Governments around the world are responding to the coronavirus pandemic with more and more travel bans as they seek to prevent imported cases while also avoiding or containing the spread of cases within their borders.

U.S. President Donald Trump issued a ban on foreign travelers who recently visited Europe's Schengen Area as he gave a televised speech that also highlighted economic measures his administration is taking.

He drew criticism from Democratic leaders who say not enough is being done to accelerate testing of potential cases in the United States, and they have offered legislation that includes free testing and paid leave that would encourage people to stay home from work.

Saudi Arabia added to its travel restrictions by banning both travel to and from a group of nations, including those in the European Union, India, Pakistan, Sudan and Kenya.

Across the globe, El Salvador has banned entry to all foreigners, while neighboring Guatemala issued its own ban on those traveling from Europe, Iran, China, and North and South Korea.

Colombia and Peru are being less strict, requiring only isolation from those who arrive from China, Italy, Spain and France.

The World Health Organization officially called the outbreak a pandemic on Wednesday.

"We must push countries, all of us, to fight as hard as they can to suppress this virus because by doing so, you are saving lives. By doing so you are buying more time for your hospitals to prepare," said Dr. Maria Van Kerkhove, technical lead at WHO Health Emergencies Program. "So do everything you can to be as aggressive as you can in these early cases."

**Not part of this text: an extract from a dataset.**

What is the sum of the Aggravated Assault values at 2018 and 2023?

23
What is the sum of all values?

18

WHO data early Thursday put the total number of confirmed coronavirus cases at 124,500 with 4,600 deaths. The virus has reached 118 countries. Some of the newest include Turkey, Bolivia and Jamaica. Cuba has reported its first three cases, all tourists from Italy.

In addition to travel bans, governments have increasingly turned to restricting public gatherings to go along with advice from public health officials who say such social distancing, along with hand washing and staying home for those who feel sick, can help stop the virus from spreading.

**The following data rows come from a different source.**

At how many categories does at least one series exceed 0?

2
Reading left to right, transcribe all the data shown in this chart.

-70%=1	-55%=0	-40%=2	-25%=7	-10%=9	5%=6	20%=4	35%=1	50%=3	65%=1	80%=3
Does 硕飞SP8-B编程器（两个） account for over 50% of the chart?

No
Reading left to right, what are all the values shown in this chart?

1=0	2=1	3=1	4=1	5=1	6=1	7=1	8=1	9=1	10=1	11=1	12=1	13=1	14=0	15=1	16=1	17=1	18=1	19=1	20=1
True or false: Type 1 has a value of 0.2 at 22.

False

The U.S. state of California said late Wednesday that any gathering of more than 250 people should be canceled, and those in smaller groups should stay about two meters apart.

The National Basketball Association suspended its season indefinitely after a player for the Utah Jazz tested positive for coronavirus.

The National Basketball Association suspended its season indefinitely after a player for the Utah Jazz tested positive for coronavirus. The governing body for collegiate sports in the United States said the popular men's and women's basketball championship tournaments would be held with only staff and family members in attendance.

The world figure skating championships set to be held next week in Montreal have also been canceled.

In Australia, the Formula One racing series is set to go ahead with its opening event Sunday, despite several team staff members being held in isolation while they await the results of coronavirus tests.

British driver Lewis Hamilton, who has been the top F1 driver in five of the past six seasons, said Thursday he was "very surprised" the race is still on.

"It seems that the rest of the world is already reacting a little bit late, but you have seen this morning with Trump shutting down the border to Europe to the States, the NBA suspended, yet Formula One continues to go on," Hamilton told reporters.

Bahrain, host of the second race of the season, has already said it would not allow spectators.